Saúde

Tratamento depende da severidade do distúrbio

Sabrina Magalhães
| Tempo de leitura: 3 min

O tratamento da apnéia do sono vai depender do grau de severidade do distúrbio. Especialistas do Instituto de Medicina do Sono de Bauru afirmam que quadros leves quase sempre são sanados com mudanças de hábitos simples, como perder peso, dormir de lado ao invés de com a barriga para cima, evitar a ingestão de bebidas alcoólicas e alimentos pesados antes de dormir.

Nos casos moderados, além das mudanças de hábito, o médico ou dentista pode prescrever o uso de uma placa entre os dentes para dormir. O “aparelho” puxa a mandíbula alguns milímetros para a frente.

“A placa promove um avanço dos ossos e mantém a musculatura da base da língua esticada a noite toda. Isso aumenta o calibre, a abertura da via aérea e facilita a passagem do ar”, explicam os dentistas Eduardo Rollo Duarte e Walter da Silva Júnior, especialistas em próteses.

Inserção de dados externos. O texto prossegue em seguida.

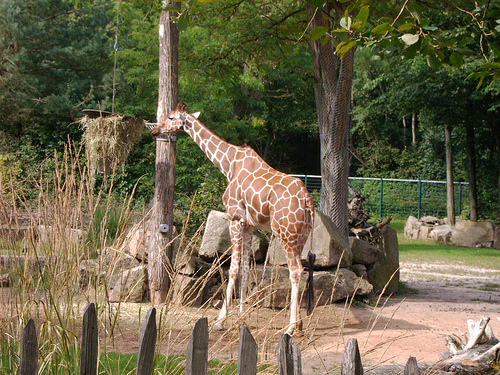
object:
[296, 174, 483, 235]
fence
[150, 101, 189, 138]
head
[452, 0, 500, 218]
tree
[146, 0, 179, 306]
pole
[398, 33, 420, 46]
leaf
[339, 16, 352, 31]
leaf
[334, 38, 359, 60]
leaf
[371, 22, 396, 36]
leaf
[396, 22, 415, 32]
leaf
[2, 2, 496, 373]
zoo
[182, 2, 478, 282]
tree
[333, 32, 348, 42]
leaf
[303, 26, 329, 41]
leaf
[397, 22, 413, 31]
leaf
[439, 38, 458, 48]
leaf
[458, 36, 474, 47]
leaf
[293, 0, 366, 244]
tree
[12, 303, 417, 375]
wooden fence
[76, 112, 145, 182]
hay bale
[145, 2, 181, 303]
tree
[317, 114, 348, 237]
trunk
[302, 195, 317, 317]
tail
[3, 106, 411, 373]
grass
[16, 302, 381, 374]
fence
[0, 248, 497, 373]
ground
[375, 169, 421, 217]
fence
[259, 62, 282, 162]
trees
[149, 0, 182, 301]
brown trunk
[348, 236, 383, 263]
stones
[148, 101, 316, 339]
giraffe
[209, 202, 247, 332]
legs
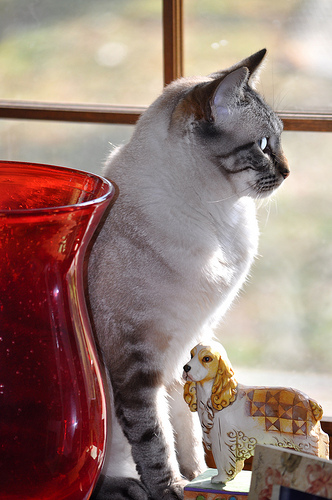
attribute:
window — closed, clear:
[1, 3, 331, 452]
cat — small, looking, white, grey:
[95, 47, 309, 491]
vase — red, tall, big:
[0, 154, 121, 499]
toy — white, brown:
[173, 343, 331, 481]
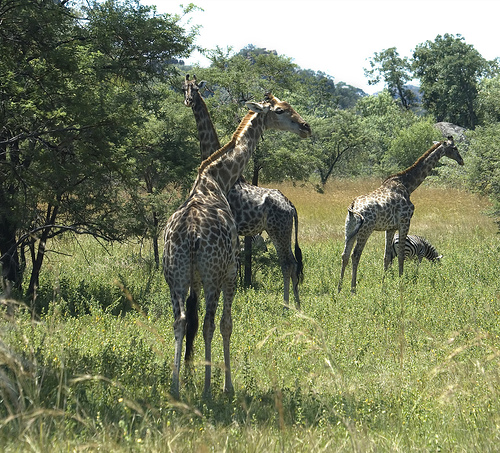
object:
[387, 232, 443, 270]
short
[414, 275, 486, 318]
green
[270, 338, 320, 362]
yellow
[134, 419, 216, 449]
brown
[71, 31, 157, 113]
green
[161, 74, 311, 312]
giraffe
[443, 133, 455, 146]
dark horns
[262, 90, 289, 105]
dark horns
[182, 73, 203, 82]
dark horns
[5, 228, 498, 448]
grass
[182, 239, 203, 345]
tail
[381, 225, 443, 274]
zebra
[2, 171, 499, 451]
grass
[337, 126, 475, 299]
giraffe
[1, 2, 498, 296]
trees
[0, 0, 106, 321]
tree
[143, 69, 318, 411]
animal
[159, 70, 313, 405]
animal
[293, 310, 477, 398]
brown grass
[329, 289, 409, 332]
green grass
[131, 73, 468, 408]
giraffe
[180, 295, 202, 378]
black tail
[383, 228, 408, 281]
legs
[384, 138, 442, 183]
man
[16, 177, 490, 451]
treegrass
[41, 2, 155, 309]
trees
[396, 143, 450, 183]
mane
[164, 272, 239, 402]
legs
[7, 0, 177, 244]
leaves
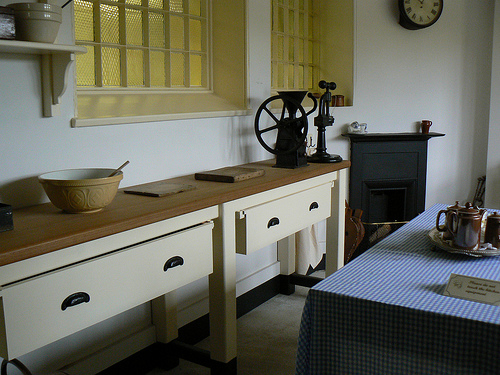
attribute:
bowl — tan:
[37, 167, 122, 214]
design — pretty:
[42, 186, 118, 204]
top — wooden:
[0, 156, 350, 266]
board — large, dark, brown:
[195, 167, 265, 181]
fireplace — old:
[349, 134, 431, 242]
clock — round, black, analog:
[392, 0, 444, 31]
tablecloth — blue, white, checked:
[298, 203, 499, 375]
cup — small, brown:
[422, 121, 431, 135]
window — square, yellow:
[72, 0, 210, 93]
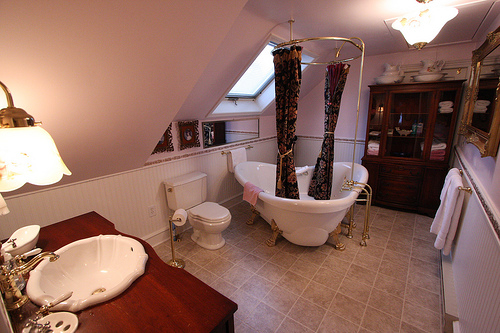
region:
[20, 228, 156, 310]
Decorative round bathroom sink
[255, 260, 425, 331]
Tiled bathroom floor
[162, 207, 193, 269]
Toilet paper dispenser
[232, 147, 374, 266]
Large bathtub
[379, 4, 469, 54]
Overhead lighting hanging from the ceiling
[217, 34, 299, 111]
Large skylight in the roof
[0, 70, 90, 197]
Lampshade of a table lamp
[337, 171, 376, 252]
Plumbing for large bathtub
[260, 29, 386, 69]
Hanging shower curtain rack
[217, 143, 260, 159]
Towel holders mounted on the wall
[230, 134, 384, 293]
Unusual heart shaped bathtub.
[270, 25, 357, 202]
Shower curtain ring over tub.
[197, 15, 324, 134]
Sky light built into roof.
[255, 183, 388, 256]
Gold claw feet pipes.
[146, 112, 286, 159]
Pictures beside long mirror.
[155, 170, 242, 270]
White toilet gold paper holder.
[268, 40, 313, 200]
Gold tassel holds shower curtain .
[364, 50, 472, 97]
Two pitcher bowl sets.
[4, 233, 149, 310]
Gold faucets white sink basin.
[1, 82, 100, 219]
Tulip lamp shade above sink.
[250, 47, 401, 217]
set of curtains in the tub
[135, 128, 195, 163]
two picture frames on the ledge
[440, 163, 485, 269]
white towels are towel bar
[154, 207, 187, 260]
roll of toilet paper on stand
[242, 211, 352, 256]
gold legs on the tub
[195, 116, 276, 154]
long mirror under the window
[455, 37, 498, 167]
gold frame around large mirror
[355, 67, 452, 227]
china hutch in the bathroom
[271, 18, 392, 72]
shower rod is a gold circle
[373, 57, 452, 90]
two wash basins on top of china hutch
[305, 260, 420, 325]
brown tiles on a bathroom floor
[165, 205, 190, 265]
stand of toilet paper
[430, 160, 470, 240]
towel hanging from a rack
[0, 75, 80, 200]
glass lamp turned on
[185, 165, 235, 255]
white porcelain toilet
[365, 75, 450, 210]
hutch for extra towels and bathroom supplies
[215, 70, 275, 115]
sky light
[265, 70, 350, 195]
tied shower curtains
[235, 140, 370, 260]
decorative tub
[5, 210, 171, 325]
vanity sink with a wood top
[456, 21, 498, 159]
framed mirror on wall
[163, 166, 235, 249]
white toilet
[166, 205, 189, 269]
brass toilet paper holder on stand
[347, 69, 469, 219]
free standing dark wood cabinet against wall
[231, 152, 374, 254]
white claw foot bathtub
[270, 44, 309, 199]
floral shower curtain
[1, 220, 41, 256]
white soap dish sitting on sink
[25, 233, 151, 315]
white scallop sink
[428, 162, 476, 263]
white towels haning on brass towel bar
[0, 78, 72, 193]
light fixture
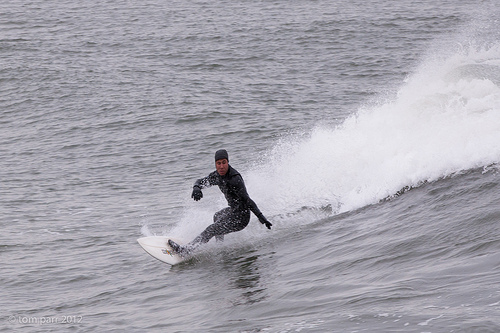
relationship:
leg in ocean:
[212, 208, 228, 244] [2, 0, 499, 331]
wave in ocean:
[169, 56, 498, 228] [2, 0, 499, 331]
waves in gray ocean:
[323, 85, 445, 191] [308, 40, 436, 148]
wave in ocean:
[7, 303, 76, 315] [2, 0, 499, 331]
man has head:
[163, 148, 272, 253] [214, 150, 231, 176]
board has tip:
[137, 232, 230, 266] [134, 236, 146, 248]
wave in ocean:
[139, 2, 498, 259] [2, 0, 499, 331]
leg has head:
[212, 208, 228, 244] [212, 147, 230, 174]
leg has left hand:
[212, 208, 228, 244] [187, 180, 221, 206]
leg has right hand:
[212, 208, 228, 244] [188, 185, 207, 201]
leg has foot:
[212, 208, 228, 244] [164, 235, 186, 252]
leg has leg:
[212, 208, 228, 244] [179, 205, 241, 260]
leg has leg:
[212, 208, 228, 244] [211, 204, 231, 244]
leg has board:
[212, 208, 228, 244] [116, 202, 230, 275]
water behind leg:
[248, 12, 493, 205] [212, 208, 228, 244]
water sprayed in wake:
[248, 12, 493, 205] [232, 103, 499, 212]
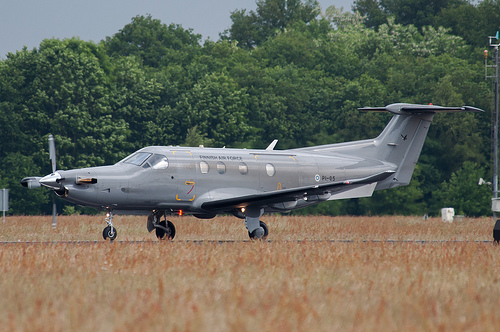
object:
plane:
[18, 102, 500, 241]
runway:
[37, 200, 480, 260]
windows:
[122, 149, 170, 173]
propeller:
[39, 166, 62, 191]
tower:
[481, 23, 499, 217]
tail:
[373, 87, 493, 188]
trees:
[0, 0, 489, 209]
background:
[0, 31, 500, 214]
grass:
[0, 215, 500, 332]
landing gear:
[101, 200, 289, 241]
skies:
[0, 0, 272, 41]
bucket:
[438, 207, 454, 223]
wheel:
[247, 218, 269, 244]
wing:
[195, 171, 396, 206]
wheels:
[102, 203, 267, 239]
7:
[183, 182, 195, 196]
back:
[140, 144, 427, 174]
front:
[23, 152, 180, 236]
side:
[152, 152, 358, 180]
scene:
[25, 10, 486, 310]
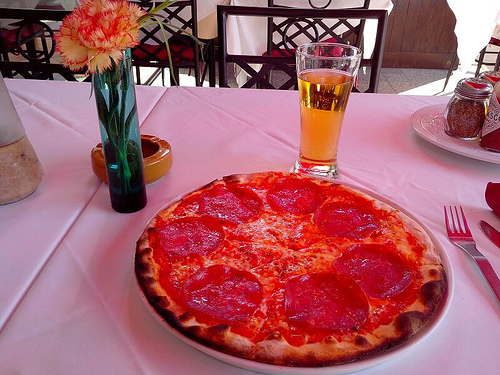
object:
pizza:
[133, 170, 447, 369]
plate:
[131, 169, 456, 374]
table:
[0, 74, 499, 375]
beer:
[297, 67, 353, 166]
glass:
[293, 42, 366, 180]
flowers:
[54, 0, 148, 77]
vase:
[90, 42, 149, 215]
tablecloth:
[0, 77, 500, 375]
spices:
[444, 77, 498, 139]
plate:
[407, 94, 499, 166]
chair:
[213, 2, 390, 94]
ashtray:
[90, 133, 175, 186]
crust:
[133, 169, 449, 370]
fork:
[441, 205, 500, 300]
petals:
[54, 0, 148, 77]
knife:
[478, 219, 499, 248]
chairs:
[90, 1, 218, 89]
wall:
[358, 0, 460, 72]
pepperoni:
[154, 176, 418, 334]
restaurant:
[0, 1, 499, 374]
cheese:
[144, 173, 442, 367]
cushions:
[123, 43, 195, 62]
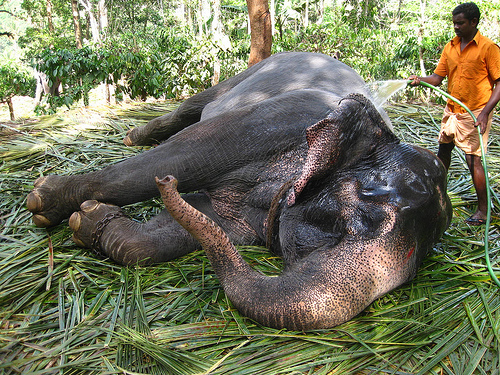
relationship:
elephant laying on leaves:
[27, 50, 457, 327] [0, 91, 500, 371]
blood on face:
[402, 243, 417, 260] [150, 174, 437, 334]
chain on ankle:
[86, 207, 133, 252] [96, 210, 122, 255]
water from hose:
[345, 73, 420, 114] [404, 71, 499, 288]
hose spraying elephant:
[404, 71, 499, 288] [27, 50, 457, 327]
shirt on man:
[405, 29, 483, 111] [422, 6, 494, 215]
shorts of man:
[438, 111, 482, 158] [435, 3, 499, 75]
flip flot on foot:
[454, 188, 486, 242] [465, 202, 487, 249]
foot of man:
[465, 202, 487, 249] [415, 1, 498, 227]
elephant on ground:
[27, 50, 457, 327] [0, 102, 500, 374]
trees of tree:
[0, 0, 499, 114] [179, 10, 329, 53]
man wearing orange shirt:
[406, 3, 499, 226] [431, 30, 498, 113]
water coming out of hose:
[355, 80, 407, 114] [404, 71, 499, 288]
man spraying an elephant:
[418, 1, 488, 227] [27, 50, 457, 327]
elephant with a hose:
[27, 50, 457, 327] [385, 67, 495, 291]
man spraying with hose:
[418, 1, 488, 227] [385, 67, 495, 291]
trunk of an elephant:
[153, 172, 420, 333] [27, 50, 457, 327]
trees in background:
[42, 5, 218, 98] [17, 10, 434, 113]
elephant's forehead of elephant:
[154, 94, 453, 331] [27, 50, 457, 327]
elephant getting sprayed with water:
[27, 50, 457, 327] [366, 70, 411, 120]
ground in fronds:
[32, 201, 404, 372] [0, 100, 500, 370]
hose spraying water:
[404, 71, 499, 288] [344, 72, 411, 115]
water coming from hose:
[355, 80, 407, 114] [383, 63, 453, 136]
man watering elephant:
[406, 3, 499, 226] [80, 12, 463, 332]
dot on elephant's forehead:
[399, 245, 417, 265] [145, 110, 459, 342]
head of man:
[443, 0, 486, 52] [435, 1, 498, 98]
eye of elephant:
[362, 211, 377, 236] [141, 90, 413, 330]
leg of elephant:
[25, 95, 226, 269] [27, 50, 457, 327]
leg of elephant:
[18, 112, 290, 226] [27, 50, 457, 327]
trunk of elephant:
[153, 172, 420, 333] [27, 50, 457, 327]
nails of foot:
[25, 176, 52, 224] [26, 172, 76, 229]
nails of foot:
[68, 197, 96, 245] [68, 197, 121, 249]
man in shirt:
[406, 3, 499, 226] [431, 30, 483, 112]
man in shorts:
[406, 3, 499, 226] [429, 105, 483, 158]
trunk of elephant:
[153, 176, 367, 332] [27, 50, 457, 327]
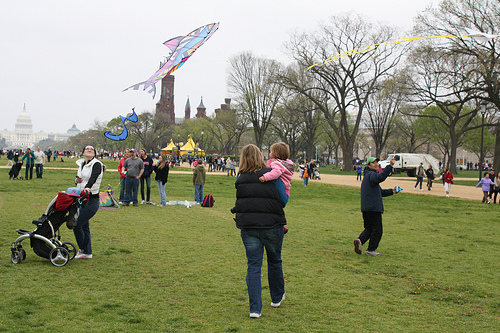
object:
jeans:
[239, 226, 289, 313]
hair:
[271, 142, 288, 160]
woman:
[232, 142, 293, 317]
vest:
[228, 168, 289, 231]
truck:
[377, 150, 444, 172]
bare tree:
[268, 21, 405, 172]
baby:
[258, 141, 295, 238]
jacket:
[260, 156, 298, 197]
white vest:
[73, 158, 108, 196]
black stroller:
[10, 186, 94, 272]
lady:
[71, 143, 107, 260]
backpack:
[200, 194, 217, 209]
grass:
[0, 166, 500, 332]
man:
[352, 156, 400, 258]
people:
[192, 158, 205, 206]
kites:
[102, 21, 222, 143]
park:
[2, 138, 500, 332]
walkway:
[288, 168, 500, 205]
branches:
[344, 67, 369, 91]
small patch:
[154, 279, 174, 289]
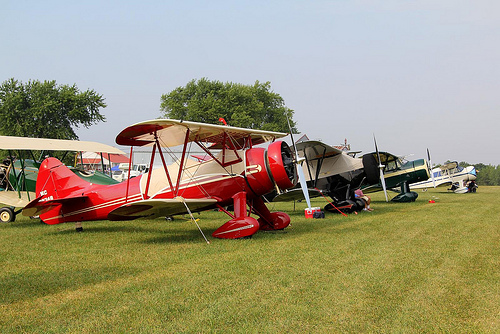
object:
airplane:
[0, 135, 129, 223]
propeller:
[373, 132, 389, 203]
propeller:
[279, 101, 311, 209]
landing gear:
[211, 192, 290, 239]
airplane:
[344, 147, 436, 203]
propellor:
[426, 148, 435, 189]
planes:
[261, 132, 389, 215]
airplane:
[388, 160, 480, 194]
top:
[42, 79, 58, 87]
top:
[197, 77, 213, 87]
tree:
[0, 77, 108, 165]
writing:
[40, 191, 45, 197]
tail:
[23, 156, 105, 225]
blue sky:
[265, 30, 350, 78]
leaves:
[208, 89, 215, 94]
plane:
[22, 105, 312, 240]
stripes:
[160, 175, 239, 194]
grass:
[0, 185, 500, 334]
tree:
[159, 76, 301, 144]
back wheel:
[0, 207, 16, 223]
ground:
[0, 172, 500, 334]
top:
[253, 80, 272, 94]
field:
[0, 185, 500, 334]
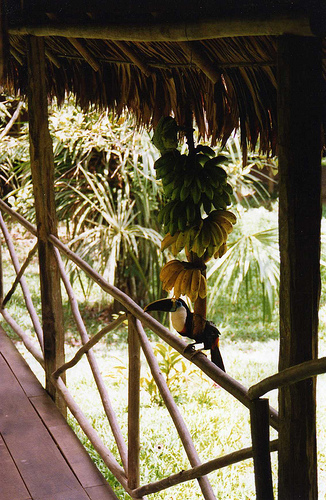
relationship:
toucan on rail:
[144, 298, 227, 375] [2, 185, 321, 470]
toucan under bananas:
[140, 294, 228, 375] [155, 255, 212, 306]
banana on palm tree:
[186, 181, 203, 209] [207, 206, 279, 321]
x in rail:
[46, 249, 127, 464] [0, 199, 278, 433]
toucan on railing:
[144, 298, 227, 375] [79, 320, 249, 368]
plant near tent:
[205, 130, 275, 202] [6, 6, 324, 492]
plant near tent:
[53, 163, 165, 300] [6, 6, 324, 492]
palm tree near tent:
[207, 206, 279, 321] [6, 6, 324, 492]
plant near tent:
[7, 98, 116, 217] [6, 6, 324, 492]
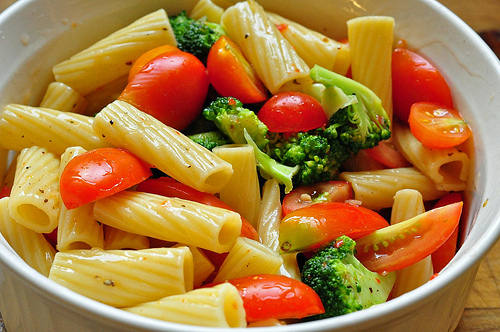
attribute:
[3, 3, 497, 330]
bowl — white, side  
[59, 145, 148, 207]
tomato — red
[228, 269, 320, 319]
tomato — red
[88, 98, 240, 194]
noodle — yellow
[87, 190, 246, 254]
noodle — yellow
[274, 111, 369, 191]
broccoli — green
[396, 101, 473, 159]
tomato half — small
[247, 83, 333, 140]
tomato half — small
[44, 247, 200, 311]
noodle — rigatoni, white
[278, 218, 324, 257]
tip — green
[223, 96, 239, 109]
pepper flake — red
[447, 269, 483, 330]
counter top — brown, laminate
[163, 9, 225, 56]
broccoli floret — dark, green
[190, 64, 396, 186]
broccoli — green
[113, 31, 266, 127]
tomatoes — sliced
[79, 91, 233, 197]
noodle — off white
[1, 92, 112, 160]
noodle — off white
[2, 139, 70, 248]
noodle — off white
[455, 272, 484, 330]
table — wooden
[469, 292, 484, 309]
spot — dark 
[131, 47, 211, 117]
tomato — moisture, Red 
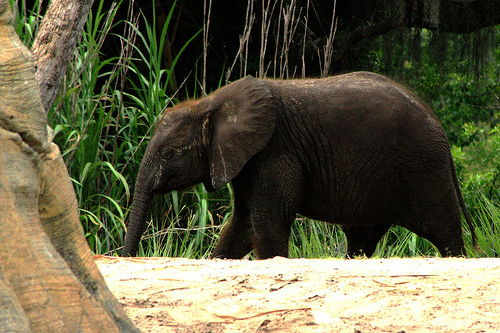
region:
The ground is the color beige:
[167, 267, 459, 321]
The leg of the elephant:
[239, 186, 290, 258]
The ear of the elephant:
[207, 76, 282, 191]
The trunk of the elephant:
[118, 173, 154, 261]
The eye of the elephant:
[154, 138, 180, 165]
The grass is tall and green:
[66, 88, 130, 189]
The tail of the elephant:
[443, 125, 478, 258]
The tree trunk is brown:
[28, 3, 78, 105]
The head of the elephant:
[118, 95, 210, 260]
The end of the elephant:
[328, 66, 481, 256]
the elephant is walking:
[45, 35, 492, 261]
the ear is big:
[172, 58, 296, 186]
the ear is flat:
[198, 53, 280, 208]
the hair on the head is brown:
[142, 90, 218, 127]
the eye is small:
[137, 132, 192, 167]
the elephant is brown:
[107, 39, 481, 238]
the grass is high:
[90, 186, 498, 258]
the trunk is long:
[106, 137, 177, 260]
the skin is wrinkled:
[251, 80, 346, 181]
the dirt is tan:
[138, 255, 462, 327]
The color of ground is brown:
[165, 267, 428, 312]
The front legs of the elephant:
[207, 185, 303, 265]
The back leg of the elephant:
[330, 225, 390, 260]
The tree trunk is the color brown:
[5, 45, 95, 325]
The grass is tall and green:
[440, 71, 495, 233]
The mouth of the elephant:
[146, 171, 190, 201]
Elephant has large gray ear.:
[207, 97, 275, 169]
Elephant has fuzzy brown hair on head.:
[156, 97, 208, 119]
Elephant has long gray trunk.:
[113, 153, 169, 276]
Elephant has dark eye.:
[158, 142, 185, 174]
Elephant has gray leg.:
[244, 181, 319, 283]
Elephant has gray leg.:
[206, 200, 256, 262]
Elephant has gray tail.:
[448, 136, 478, 249]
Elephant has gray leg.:
[329, 203, 380, 253]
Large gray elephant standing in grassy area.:
[136, 45, 476, 256]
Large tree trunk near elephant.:
[2, 55, 112, 332]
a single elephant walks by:
[108, 70, 491, 253]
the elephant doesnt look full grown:
[123, 83, 485, 273]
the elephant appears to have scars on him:
[146, 81, 292, 210]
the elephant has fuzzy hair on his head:
[144, 95, 251, 131]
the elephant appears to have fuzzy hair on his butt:
[342, 56, 487, 249]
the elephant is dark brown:
[89, 40, 498, 252]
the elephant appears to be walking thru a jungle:
[45, 14, 487, 180]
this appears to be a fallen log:
[142, 254, 467, 328]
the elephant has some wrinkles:
[131, 91, 458, 207]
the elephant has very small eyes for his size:
[140, 126, 189, 183]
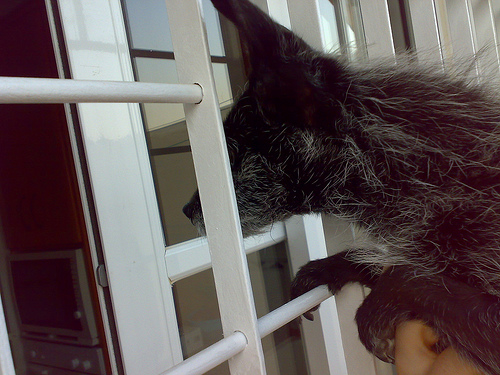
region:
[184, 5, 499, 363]
black and gray dog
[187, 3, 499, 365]
black and gray dog looking in a window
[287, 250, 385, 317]
dog's front paw on a white rail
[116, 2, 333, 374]
glass window with white trim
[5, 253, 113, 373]
built-in oven in kitchen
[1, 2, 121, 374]
kitchen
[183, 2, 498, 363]
black and gray dog looking through window into the kitchen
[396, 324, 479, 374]
hand holding the dog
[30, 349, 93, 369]
knobs on the oven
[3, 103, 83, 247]
cabinet above the oven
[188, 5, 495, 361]
dog with wirey fur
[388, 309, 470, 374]
fingers under dog paw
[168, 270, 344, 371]
paw on white pole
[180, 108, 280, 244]
dog looking through window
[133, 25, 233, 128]
light reflection on glass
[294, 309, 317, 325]
toenails on dog paw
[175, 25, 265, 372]
white board holding posts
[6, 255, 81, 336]
square screen on monitor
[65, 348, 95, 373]
two knobs on device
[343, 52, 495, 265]
black and white fur on dog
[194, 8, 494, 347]
black and grey dog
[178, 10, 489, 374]
dog being held by person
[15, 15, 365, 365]
white bars on window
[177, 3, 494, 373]
black and gray dog looking through window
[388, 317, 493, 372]
hand of person holding dog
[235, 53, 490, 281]
long hair of black and white dog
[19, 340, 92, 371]
white knobs on appliance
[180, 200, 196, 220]
black nose of the dog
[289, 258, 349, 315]
dog's black paw on white bar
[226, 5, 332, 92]
erect ear of black and gray dog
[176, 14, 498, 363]
black and white dog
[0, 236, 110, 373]
large television on metal stand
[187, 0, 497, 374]
dog held by human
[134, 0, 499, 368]
dog looking into window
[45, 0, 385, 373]
white painted window trim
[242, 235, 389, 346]
dog paw curved around wood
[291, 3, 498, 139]
white outdoor trim by window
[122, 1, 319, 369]
reflection in outdoor window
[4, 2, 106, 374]
orange painted wall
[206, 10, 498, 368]
black dog with some white hair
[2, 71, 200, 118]
The bar on the stairs is white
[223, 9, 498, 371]
The dog is black and gray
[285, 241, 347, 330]
The paw of the dog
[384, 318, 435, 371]
The finger of the person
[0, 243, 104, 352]
A device against the wall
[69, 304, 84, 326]
A knob on the device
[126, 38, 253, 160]
A reflection of the bars in the window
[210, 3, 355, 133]
The ear of the dog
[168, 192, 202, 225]
The nose of the dog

Para os casos graves de apnéia, quando a pessoa tem mais de 30 paradas respiratórias por noite, os profissionais indicam o uso de um aparelho chamado Cpap (do inglês, Continuous Positive Airway Pressure). Trata-se de um compressor de ar. O paciente coloca uma máscara no nariz e recebe uma injeção contínua de ar comprimido. A pressão mantém a laringe aberta e libera a passagem do ar.

Questionado sobre o incômodo da máscara e do barulho durante toda a noite, o neurologista Alberto Luiz Moura dos Santos afirma que o compressor é silencioso. “E o cansaço de quem sofre de apnéia grave e não respira é tão grande que os pacientes se apaixonam pelo aparelho”, comenta.

Os especialistas comentam que a doença também pode ser tratada com cirurgias, mas são procedimentos agressivos e pouco recomendados. “Antigamente, fazia-se a cirurgia do ronco, retirando um pedaço do palato. Com o passar do tempo, viu-se que só isso não resolvia, porque há várias outras estruturas envolvidas. Em 90% dos casos, o ronco voltava em um ano”, conta Santos.

Segundo ele, apesar de ainda ser realizado no Brasil, o procedimento é contra-indicado nos Estados Unidos para o tratamento da apnéia. “Só se usa esta cirurgia para pessoas que só têm o ronco. Mas ainda assim elas são avisadas de que estão tirando o sinalizador de uma possível futura apnéia, já que o ronco é o principal sintoma”, acrescenta.

Outra opção é a cirurgia ortognática. O profissional fratura os ossos do maxilar e da mandíbula, traciona para a frente e amarra. Funciona como a placa, mas se a pessoa engordar, perde o efeito.

Os profissionais são unânimes em afirmar que o tratamento cirúrgico só deve ser feito em último caso. Se o paciente tem claustrofobia, por exemplo, e não vai suportar a máscara do Cpap, ou se é portador da síndrome de Down e retira o aparelho durante a noite.

Eles reforçam que a placa entre os dentes e o compressor são alternativas 100% naturais, que não incluem medicamentos e nem oferecem efeitos colaterais. As cirurgias, porém, são traumáticas, alteram a estética e a voz do paciente, aumentam a sensibilidade do rosto, além de oferecer todos os riscos inerentes a qualquer procedimento invasivo.